■ Tâche
Convertis en liste numérotée toutes les lignes de texte des données ci-dessous, sans reprendre les lignes vides. Ne mets pas les images dans ta réponse.

■ Données
# # #
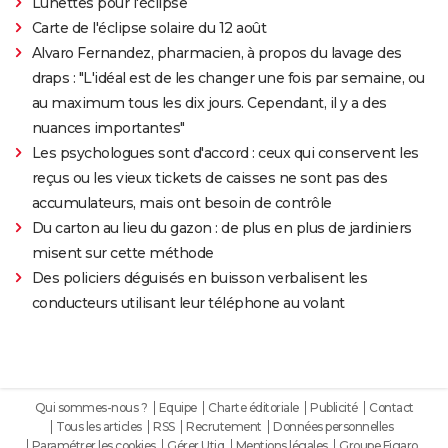
Lunettes pour l'éclipse
Carte de l'éclipse solaire du 12 août
Alvaro Fernandez, pharmacien, à propos du lavage des
draps : "L'idéal est de les changer une fois par semaine, ou
au maximum tous les dix jours. Cependant, il y a des
nuances importantes"
Les psychologues sont d'accord : ceux qui conservent les
reçus ou les vieux tickets de caisses ne sont pas des
accumulateurs, mais ont besoin de contrôle
Du carton au lieu du gazon : de plus en plus de jardiniers
misent sur cette méthode
Des policiers déguisés en buisson verbalisent les
conducteurs utilisant leur téléphone au volant
Qui sommes-nous ?
Equipe
Charte éditoriale
Publicité
Contact
Tous les articles
RSS
Recrutement
Données personnelles
Paramétrer les cookies
Gérer Utiq
Mentions légales
Groupe Figaro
# # #
■ Résultat
1. Lunettes pour l'éclipse
2. Carte de l'éclipse solaire du 12 août
3. Alvaro Fernandez, pharmacien, à propos du lavage des
4. draps : "L'idéal est de les changer une fois par semaine, ou
5. au maximum tous les dix jours. Cependant, il y a des
6. nuances importantes"
7. Les psychologues sont d'accord : ceux qui conservent les
8. reçus ou les vieux tickets de caisses ne sont pas des
9. accumulateurs, mais ont besoin de contrôle
10. Du carton au lieu du gazon : de plus en plus de jardiniers
11. misent sur cette méthode
12. Des policiers déguisés en buisson verbalisent les
13. conducteurs utilisant leur téléphone au volant
14. Qui sommes-nous ?
15. Equipe
16. Charte éditoriale
17. Publicité
18. Contact
19. Tous les articles
20. RSS
21. Recrutement
22. Données personnelles
23. Paramétrer les cookies
24. Gérer Utiq
25. Mentions légales
26. Groupe Figaro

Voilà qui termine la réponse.